TASK DIRECTIONS: Please print every record below exactly as it reads.

INPUT FOR THIS TASK:
........
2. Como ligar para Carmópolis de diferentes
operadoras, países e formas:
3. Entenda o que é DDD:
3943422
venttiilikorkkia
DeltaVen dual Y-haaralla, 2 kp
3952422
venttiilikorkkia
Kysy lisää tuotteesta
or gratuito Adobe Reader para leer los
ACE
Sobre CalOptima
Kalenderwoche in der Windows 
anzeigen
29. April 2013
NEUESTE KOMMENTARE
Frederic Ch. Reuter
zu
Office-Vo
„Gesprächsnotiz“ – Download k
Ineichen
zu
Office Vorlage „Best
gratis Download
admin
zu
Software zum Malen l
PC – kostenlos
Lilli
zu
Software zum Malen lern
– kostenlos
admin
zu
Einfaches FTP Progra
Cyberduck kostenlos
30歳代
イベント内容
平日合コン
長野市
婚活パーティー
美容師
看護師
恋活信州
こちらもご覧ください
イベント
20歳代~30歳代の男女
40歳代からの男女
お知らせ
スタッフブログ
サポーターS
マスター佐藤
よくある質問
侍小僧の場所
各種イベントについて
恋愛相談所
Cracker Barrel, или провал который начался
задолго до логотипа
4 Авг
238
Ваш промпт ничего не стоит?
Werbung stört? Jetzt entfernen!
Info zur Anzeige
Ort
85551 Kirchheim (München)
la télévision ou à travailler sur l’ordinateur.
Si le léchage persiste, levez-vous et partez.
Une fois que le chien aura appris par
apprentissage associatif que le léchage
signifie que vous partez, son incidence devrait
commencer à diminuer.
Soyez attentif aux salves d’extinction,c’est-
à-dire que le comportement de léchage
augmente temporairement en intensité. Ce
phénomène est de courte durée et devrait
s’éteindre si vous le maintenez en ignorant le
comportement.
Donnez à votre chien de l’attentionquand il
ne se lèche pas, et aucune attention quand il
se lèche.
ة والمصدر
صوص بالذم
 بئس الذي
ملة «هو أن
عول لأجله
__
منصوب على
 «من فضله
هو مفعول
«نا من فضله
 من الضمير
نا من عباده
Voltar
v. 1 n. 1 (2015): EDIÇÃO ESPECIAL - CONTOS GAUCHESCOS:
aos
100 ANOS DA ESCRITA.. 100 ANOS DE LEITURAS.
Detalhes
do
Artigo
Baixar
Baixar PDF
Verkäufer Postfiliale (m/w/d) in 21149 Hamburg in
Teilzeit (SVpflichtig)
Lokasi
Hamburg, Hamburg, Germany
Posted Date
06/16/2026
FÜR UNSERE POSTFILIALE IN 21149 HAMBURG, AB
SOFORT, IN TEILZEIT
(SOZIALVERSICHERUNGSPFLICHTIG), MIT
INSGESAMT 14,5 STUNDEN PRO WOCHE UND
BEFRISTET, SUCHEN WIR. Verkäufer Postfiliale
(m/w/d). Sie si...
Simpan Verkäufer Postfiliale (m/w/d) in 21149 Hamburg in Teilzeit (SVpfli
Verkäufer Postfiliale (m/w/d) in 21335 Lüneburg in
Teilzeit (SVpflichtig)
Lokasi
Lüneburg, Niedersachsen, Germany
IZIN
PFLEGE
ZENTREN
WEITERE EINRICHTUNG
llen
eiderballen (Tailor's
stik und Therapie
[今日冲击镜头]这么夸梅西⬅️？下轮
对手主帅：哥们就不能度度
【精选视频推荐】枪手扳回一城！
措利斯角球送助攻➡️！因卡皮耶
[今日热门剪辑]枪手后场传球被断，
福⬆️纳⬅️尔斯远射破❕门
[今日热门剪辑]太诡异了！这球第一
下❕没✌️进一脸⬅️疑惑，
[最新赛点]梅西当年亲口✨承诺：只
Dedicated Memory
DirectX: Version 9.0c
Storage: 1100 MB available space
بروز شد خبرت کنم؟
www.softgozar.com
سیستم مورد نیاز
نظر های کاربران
........
SOLVED EXERCISE:
2. Como ligar para Carmópolis de diferentes
operadoras, países e formas:
3. Entenda o que é DDD:
3943422
venttiilikorkkia
DeltaVen dual Y-haaralla, 2 kp
3952422
venttiilikorkkia
Kysy lisää tuotteesta
or gratuito Adobe Reader para leer los
ACE
Sobre CalOptima
Kalenderwoche in der Windows 
anzeigen
29. April 2013
NEUESTE KOMMENTARE
Frederic Ch. Reuter
zu
Office-Vo
„Gesprächsnotiz“ – Download k
Ineichen
zu
Office Vorlage „Best
gratis Download
admin
zu
Software zum Malen l
PC – kostenlos
Lilli
zu
Software zum Malen lern
– kostenlos
admin
zu
Einfaches FTP Progra
Cyberduck kostenlos
30歳代
イベント内容
平日合コン
長野市
婚活パーティー
美容師
看護師
恋活信州
こちらもご覧ください
イベント
20歳代~30歳代の男女
40歳代からの男女
お知らせ
スタッフブログ
サポーターS
マスター佐藤
よくある質問
侍小僧の場所
各種イベントについて
恋愛相談所
Cracker Barrel, или провал который начался
задолго до логотипа
4 Авг
238
Ваш промпт ничего не стоит?
Werbung stört? Jetzt entfernen!
Info zur Anzeige
Ort
85551 Kirchheim (München)
la télévision ou à travailler sur l’ordinateur.
Si le léchage persiste, levez-vous et partez.
Une fois que le chien aura appris par
apprentissage associatif que le léchage
signifie que vous partez, son incidence devrait
commencer à diminuer.
Soyez attentif aux salves d’extinction,c’est-
à-dire que le comportement de léchage
augmente temporairement en intensité. Ce
phénomène est de courte durée et devrait
s’éteindre si vous le maintenez en ignorant le
comportement.
Donnez à votre chien de l’attentionquand il
ne se lèche pas, et aucune attention quand il
se lèche.
ة والمصدر
صوص بالذم
 بئس الذي
ملة «هو أن
عول لأجله
__
منصوب على
 «من فضله
هو مفعول
«نا من فضله
 من الضمير
نا من عباده
Voltar
v. 1 n. 1 (2015): EDIÇÃO ESPECIAL - CONTOS GAUCHESCOS:
aos
100 ANOS DA ESCRITA.. 100 ANOS DE LEITURAS.
Detalhes
do
Artigo
Baixar
Baixar PDF
Verkäufer Postfiliale (m/w/d) in 21149 Hamburg in
Teilzeit (SVpflichtig)
Lokasi
Hamburg, Hamburg, Germany
Posted Date
06/16/2026
FÜR UNSERE POSTFILIALE IN 21149 HAMBURG, AB
SOFORT, IN TEILZEIT
(SOZIALVERSICHERUNGSPFLICHTIG), MIT
INSGESAMT 14,5 STUNDEN PRO WOCHE UND
BEFRISTET, SUCHEN WIR. Verkäufer Postfiliale
(m/w/d). Sie si...
Simpan Verkäufer Postfiliale (m/w/d) in 21149 Hamburg in Teilzeit (SVpfli
Verkäufer Postfiliale (m/w/d) in 21335 Lüneburg in
Teilzeit (SVpflichtig)
Lokasi
Lüneburg, Niedersachsen, Germany
IZIN
PFLEGE
ZENTREN
WEITERE EINRICHTUNG
llen
eiderballen (Tailor's
stik und Therapie
[今日冲击镜头]这么夸梅西⬅️？下轮
对手主帅：哥们就不能度度
【精选视频推荐】枪手扳回一城！
措利斯角球送助攻➡️！因卡皮耶
[今日热门剪辑]枪手后场传球被断，
福⬆️纳⬅️尔斯远射破❕门
[今日热门剪辑]太诡异了！这球第一
下❕没✌️进一脸⬅️疑惑，
[最新赛点]梅西当年亲口✨承诺：只
Dedicated Memory
DirectX: Version 9.0c
Storage: 1100 MB available space
بروز شد خبرت کنم؟
www.softgozar.com
سیستم مورد نیاز
نظر های کاربران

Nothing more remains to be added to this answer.